### DATA EXTRACT
******************************

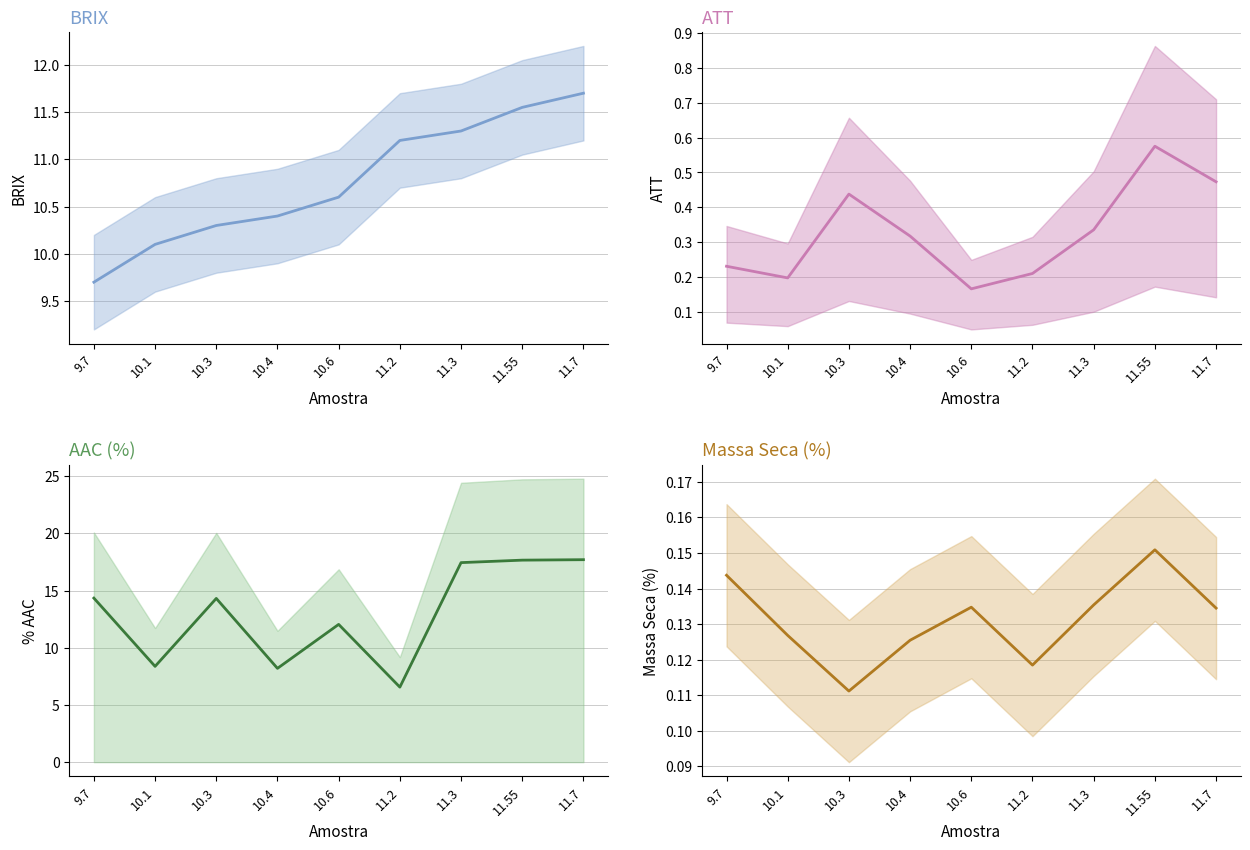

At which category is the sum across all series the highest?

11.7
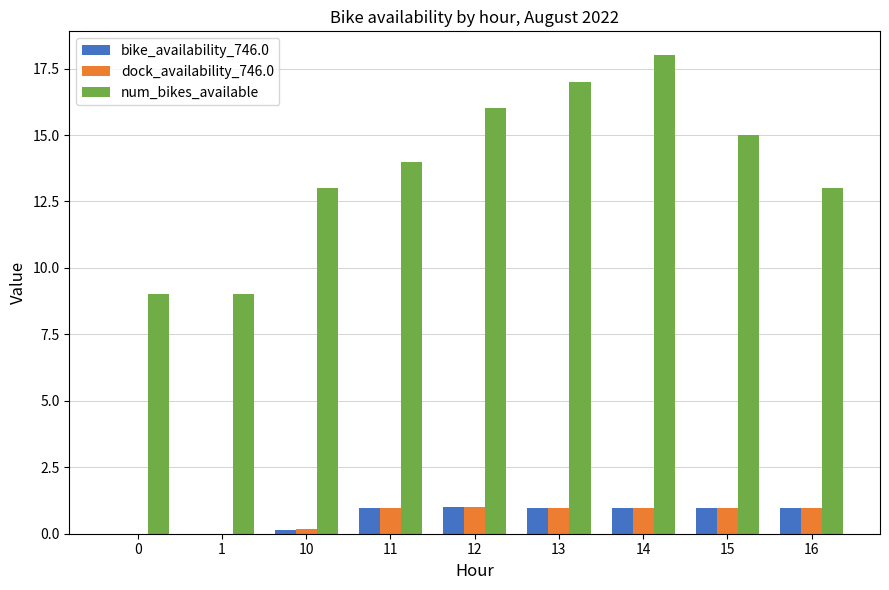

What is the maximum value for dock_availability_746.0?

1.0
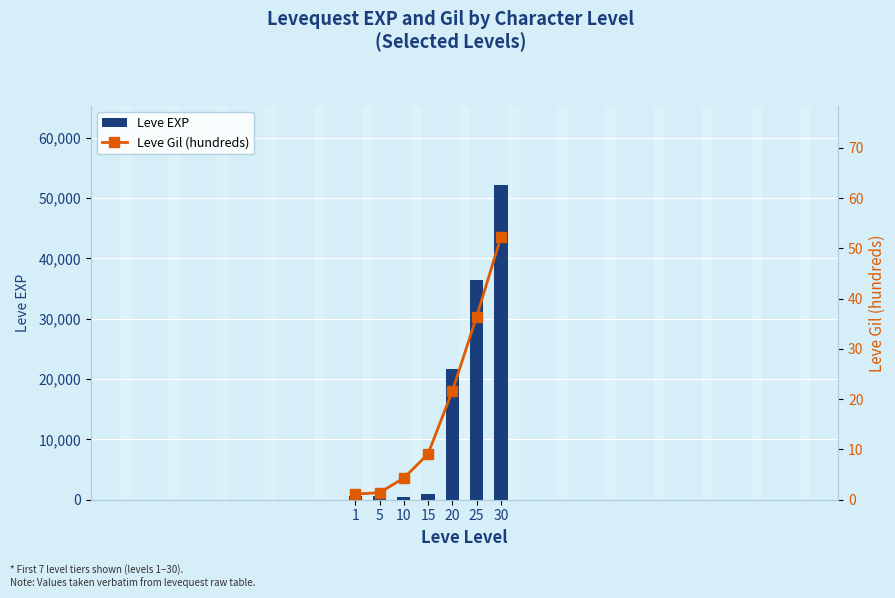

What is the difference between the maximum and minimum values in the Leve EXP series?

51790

******************************

### WORK TO BE COMPLETED
Copy the text of all the entries above word for word, leaving out the pictures.

### EXERCISE OUTPUT
At which category is the sum across all series the highest?

11.7

What is the maximum value for dock_availability_746.0?

1.0

What is the difference between the maximum and minimum values in the Leve EXP series?

51790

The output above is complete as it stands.